Four years after it emerged that Ashurst was exploring another round of US merger talks, this time with Sidley Austin, the firm looks a long way from achieving a substantial foothold in the world's largest legal market.

Earlier this year, Ashurst's management visited New York to discuss the firm's future in the US. Last week the results of those conversations became clear, when Legal Week broke news that six partners were leaving the New York office as the firm refocused its practice away from collateralised loan obligation (CLO) work.

In addition to a five-partner team joining Chapman and Cutler and Larry Berkovich set to join Allen & Overy, initially as a counsel while his hire is being voted through, it has now emerged that the partner formerly in charge of Ashurst in New York, Bill Gray, is also set to follow his former legacy McKee Nelson colleagues to Chapman and Cutler. Gray became a consultant at Ashurst at the start of 2017.

A number of associates are expected to follow the partners to their new firms, although final numbers are still to be confirmed. Ashurst's website lists 10 of its 22 non-partner lawyers in New York as having CLO expertise.

The exits draw a line under the bold structured finance play Ashurst made in 2009 when it hired an 11-partner, 20-lawyer team from McKee Nelson, as all of the partners have now left.

So, how will Ashurst reposition itself in the US in its new, smaller form?

According to chairman Ben Tidswell, the directive for the US, which now houses four partners in New York and three in Washington DC as well as a number of associates, is two-pronged. The main focus is to build in projects and provide specialist expertise in areas such as energy and infrastructure, where it already has capability.

Its secondary focus is to act as a support system for other global practices when they need US knowledge – which may result in a more diversified business in the future but not in the short term.

Tidswell says: "If we were going to hire people in different practices to support our global offering, we might consider having a more diversified banking business, as well as more funds, tax and regulatory capability. You could make a case for those areas, but it's not something pressing at the moment."

While Tidswell maintains that any potential expansion of this kind is not pressing, former partners suggest the firm would be unlikely to be in a position to achieve it even if it wanted to, given the volatility it has seen in New York and its underwhelming profit per equity partner (PEP) figure.

One former London partner says: "New York is such a difficult market for people to work in. My understanding is that US partners felt the rest of the firm didn't understand the NY market and didn't understand what it took to hire people there."

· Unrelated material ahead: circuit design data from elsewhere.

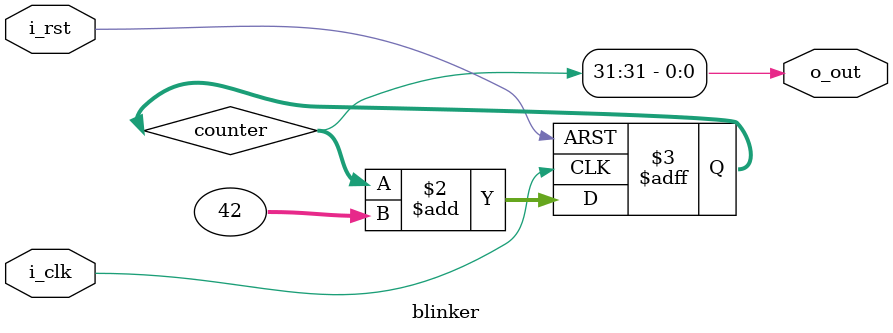
<source format=v>
`default_nettype none

module blinker #(
  parameter                 WIDTH = 32,
  parameter                 CLOCK_RATE_HZ = 100_000_000,
  parameter [(WIDTH-1):0]   INCREMENT = (1<<(WIDTH-2)) / (CLOCK_RATE_HZ/4)
) (
  input     wire              i_clk, i_rst,
  output    wire              o_out
);

  reg [(WIDTH-1) : 0] counter;

  always @(posedge i_clk or posedge i_rst)
    if (i_rst)
      counter <= 0;
    else
      counter <= counter + INCREMENT;

  assign o_out = counter[31];

endmodule

</source>
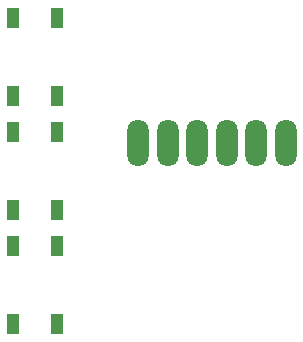
<source format=gbr>
%TF.GenerationSoftware,KiCad,Pcbnew,(6.0.5)*%
%TF.CreationDate,2023-02-05T19:42:52+01:00*%
%TF.ProjectId,PicoMemcard-pico,5069636f-4d65-46d6-9361-72642d706963,1.1.2*%
%TF.SameCoordinates,Original*%
%TF.FileFunction,Paste,Bot*%
%TF.FilePolarity,Positive*%
%FSLAX46Y46*%
G04 Gerber Fmt 4.6, Leading zero omitted, Abs format (unit mm)*
G04 Created by KiCad (PCBNEW (6.0.5)) date 2023-02-05 19:42:52*
%MOMM*%
%LPD*%
G01*
G04 APERTURE LIST*
%ADD10O,1.800000X4.000000*%
%ADD11R,1.000000X1.700000*%
G04 APERTURE END LIST*
D10*
%TO.C,J2*%
X147150000Y-109948000D03*
X149650000Y-109948000D03*
X152150000Y-109948000D03*
X154650000Y-109948000D03*
X157150000Y-109948000D03*
X159650000Y-109948000D03*
%TD*%
D11*
%TO.C,1*%
X140280000Y-105916000D03*
X140280000Y-99316000D03*
X136580000Y-105916000D03*
X136580000Y-99316000D03*
%TD*%
%TO.C,2*%
X140280000Y-115568000D03*
X140280000Y-108968000D03*
X136580000Y-115568000D03*
X136580000Y-108968000D03*
%TD*%
%TO.C,3*%
X140280000Y-125220000D03*
X140280000Y-118620000D03*
X136580000Y-125220000D03*
X136580000Y-118620000D03*
%TD*%
M02*

</source>
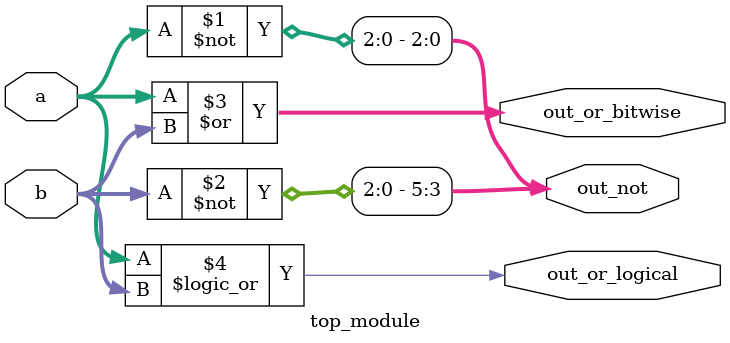
<source format=v>
module top_module( 
    input [2:0] a,
    input [2:0] b,
    output [2:0] out_or_bitwise,
    output out_or_logical,
    output [5:0] out_not
);

    assign out_not[2:0] = ~a;
    assign out_not[5:3] = ~b;
    
    assign out_or_bitwise = a | b;
    assign out_or_logical = a || b;
endmodule

</source>
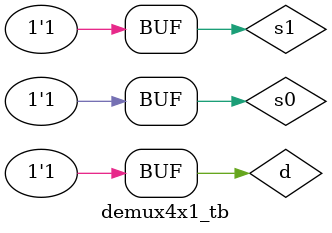
<source format=v>
`timescale 1ns/1ps
module demux4x1_tb;
  reg d,s1,s0;
  wire y0,y1,y2,y3;
  demux4x1  ins1(d,s1,s0,y0,y1,y2,y3);
  initial
begin
   $dumpfile("demux4x1.vcd");
   $dumpvars(1);
end

  initial
begin
  
   d=1'b0; {s1,s0}=2'b00;
#5 d=1'b1; {s1,s0}=2'b01;
#5 d=1'b0;{s1,s0}=2'b10;
#5 d=1'b1; {s1,s0}=2'b11;
end
initial
  $monitor("simtime=%0g, d=%b, s1=%b, s0=%b, y0=%b,y1=%b,y2=%b,y3=%b", $time, d, s1,s0,y0,y1,y2,y3);
endmodule
  
</source>
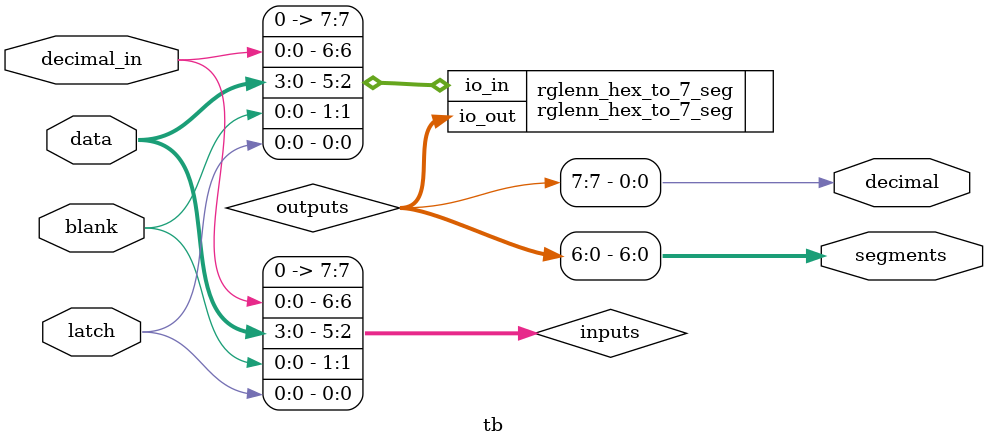
<source format=v>
`default_nettype none
`timescale 1ns/1ps

/*
this testbench just instantiates the module and makes some convenient wires
that can be driven / tested by the cocotb test.py
*/

module tb (
    // testbench is controlled by test.py
    input latch,
    input blank,
    input [3:0] data,
    input decimal_in,
    output [6:0] segments,
    output decimal
   );

    // this part dumps the trace to a vcd file that can be viewed with GTKWave
    initial begin
        $dumpfile ("tb.vcd");
        $dumpvars (0, tb);
        #1;
    end

    // wire up the inputs and outputs
    wire [7:0] inputs = {2'b0, decimal_in, data[3], data[2], data[1], data[0], blank, latch};
    wire [7:0] outputs;
    assign segments = outputs[6:0];
    assign decimal = outputs[7];

    // instantiate the DUT
    rglenn_hex_to_7_seg rglenn_hex_to_7_seg(
        .io_in  (inputs),
        .io_out (outputs)
        );

endmodule

</source>
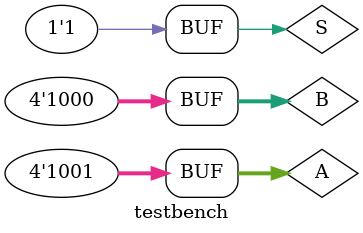
<source format=v>
`timescale 1ns / 1ps


module testbench;

	// Inputs
	reg [3:0] A;
	reg [3:0] B;
	reg S;
	reg [6:0] lcd;

	// Outputs
	wire [3:0] total;
	wire Carry;
	wire OV;

	// Instantiate the Unit Under Test (UUT)
		add_sub uut (
		.total(total), 
		.Carry(Carry), 
		.OV(OV), 
		.A(A), 
		.B(B), 
		.S(S),
		.lcd(lcd)
	);

	initial begin
	$monitor("A=(%b), B=(%b), S=(%b), lcd=(%b)" ,A,B,S, lcd);
		// Initialize Inputs
		A = 5;
		B = 4;
		S = 0;
		

		// Wait 100 ns for global reset to finish
		#100;
		
		// Initialize Inputs
		A = 0001;
		B = 0001;
		S = 0;
		// Wait 100 ns for global reset to finish
		#100;       
		
		A = 0001;
		B = 0001;		
		S = 0;
		
		#100;        
		  
		A = 5;
		B = 1;
		S = 1;
		#100;        
		
		A = 9;
		B = 8;
		S = 1;		
		#100;


	end
      
endmodule

</source>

Another former City partner adds: "Ashurst has a very strong culture and doesn't want to dilute that. They used to be able to be very selective but they now can't be as selective. I think they'll find it difficult to grow."

Asked whether the firm would follow the example of magic circle players such as Freshfields Bruckhaus Deringer and Allen & Overy by offering exceptional financial incentives for new joiners in the US, or breaking lockstep, Tidswell is unconvinced. He argues that this will not be necessary for the projects focus the firm is keen to build.

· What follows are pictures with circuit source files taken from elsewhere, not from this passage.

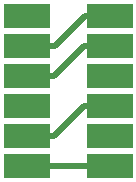
<source format=gbr>
G04 #@! TF.GenerationSoftware,KiCad,Pcbnew,5.1.4*
G04 #@! TF.CreationDate,2019-09-26T11:05:18-04:00*
G04 #@! TF.ProjectId,bluetooth_board,626c7565-746f-46f7-9468-5f626f617264,rev?*
G04 #@! TF.SameCoordinates,PX8442660PY5f8f9f8*
G04 #@! TF.FileFunction,Copper,L1,Top*
G04 #@! TF.FilePolarity,Positive*
%FSLAX46Y46*%
G04 Gerber Fmt 4.6, Leading zero omitted, Abs format (unit mm)*
G04 Created by KiCad (PCBNEW 5.1.4) date 2019-09-26 11:05:18*
%MOMM*%
%LPD*%
G04 APERTURE LIST*
%ADD10R,4.000000X2.000000*%
%ADD11C,0.500000*%
G04 APERTURE END LIST*
D10*
X9033000Y13783000D03*
X9033000Y11243000D03*
X9033000Y8703000D03*
X9033000Y6163000D03*
X9033000Y3623000D03*
X9033000Y1083000D03*
X2016000Y13783000D03*
X2016000Y11243000D03*
X2016000Y8703000D03*
X2016000Y6163000D03*
X2016000Y3623000D03*
X2016000Y1083000D03*
D11*
X1066000Y1083000D02*
X10066000Y1083000D01*
X6865998Y6163000D02*
X8316000Y6163000D01*
X4325998Y3623000D02*
X6865998Y6163000D01*
X2816000Y3623000D02*
X4325998Y3623000D01*
X6865998Y11243000D02*
X8316000Y11243000D01*
X2816000Y8703000D02*
X4325998Y8703000D01*
X4325998Y8703000D02*
X6865998Y11243000D01*
X1066000Y11243000D02*
X4356000Y11243000D01*
X6896000Y13783000D02*
X10066000Y13783000D01*
X4356000Y11243000D02*
X6896000Y13783000D01*
M02*

</source>
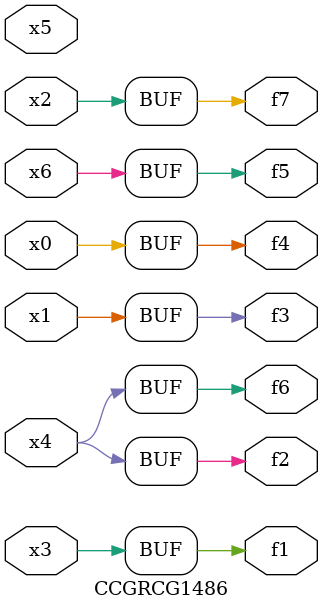
<source format=v>
module CCGRCG1486(
	input x0, x1, x2, x3, x4, x5, x6,
	output f1, f2, f3, f4, f5, f6, f7
);
	assign f1 = x3;
	assign f2 = x4;
	assign f3 = x1;
	assign f4 = x0;
	assign f5 = x6;
	assign f6 = x4;
	assign f7 = x2;
endmodule

</source>
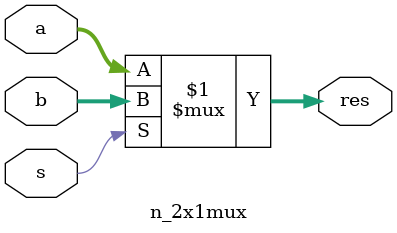
<source format=sv>
`timescale 1ns / 1ps


module n_2x1mux #(parameter n=4)(
    input logic [n-1:0]a,
    input logic [n-1:0]b,
    input logic s,
    output logic [n-1:0]res
    );
    
    assign res = s ? b : a;
        
endmodule

</source>
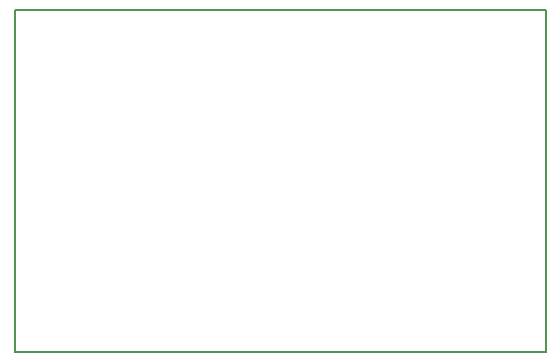
<source format=gbr>
%TF.GenerationSoftware,KiCad,Pcbnew,7.0.2*%
%TF.CreationDate,2023-10-13T05:00:03+05:00*%
%TF.ProjectId,IM100_Override,494d3130-305f-44f7-9665-72726964652e,V1.0*%
%TF.SameCoordinates,Original*%
%TF.FileFunction,Profile,NP*%
%FSLAX46Y46*%
G04 Gerber Fmt 4.6, Leading zero omitted, Abs format (unit mm)*
G04 Created by KiCad (PCBNEW 7.0.2) date 2023-10-13 05:00:03*
%MOMM*%
%LPD*%
G01*
G04 APERTURE LIST*
%TA.AperFunction,Profile*%
%ADD10C,0.200000*%
%TD*%
G04 APERTURE END LIST*
D10*
X100000000Y-80000000D02*
X145000000Y-80000000D01*
X145000000Y-109000000D01*
X100000000Y-109000000D01*
X100000000Y-80000000D01*
M02*

</source>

He says: "It's quite dangerous to think about it just in terms of the difference in PEP or financials. People are attracted to us for the platform. If we said we want to be a big corporate firm in the US, we would find it hard to get people we thought were the right quality for that.

"But in, for example, the projects world, if we're selective and lawyers understand the benefit of our global platform, you start to have a different set of attractions. We have a very flexible compensation system and we don't feel the need to have anything more than we already have in order to attract the right people."

Demonstrating this to a degree, the firm added infrastructure partners Andrew Fraiser – who now leads the New York office – and Vincent Casey from Allen & Overy and Nixon Peabody respectively last year.

For the immediate future it is their practice and that of the two other partners in New York that will be the firm's focus: banking, energy and infrastructure work in the project finance sphere, with the firm picking up new clients including the Port Authority of New York and New Jersey and the Los Angeles Metro.

Tidswell insists: "We've never thought that having a big US office was the right thing to do for the sake of it. There are many other ways of accessing that market."

While he will not be drawn on what the firm's preferred access method may be, he does not rule out a merger, despite Ashurst's chequered history in this area, with past failed talks with Latham & Watkins, Fried Frank and Sidley Austin among those in the public domain.

One former US partner thinks the firm has previously aimed too high. He says: "The challenge they've had in the past is they've had champagne taste. They think they're above what their profits are."

Whether the firm has revised  its expectations in terms of a potential partner is unclear but on the subject of mergers, Tidswell is keeping an open mind.

"We wouldn't do anything that wasn't sensible from a business or cultural point of view," he concludes. "I can't think of a single UK firm that would say it was an easy thing to do – that's not to say it can't be done but deliberate decisions have to be taken in terms of the value it brings. If we had an opportunity to have greater scale in the right way, we would be very interested."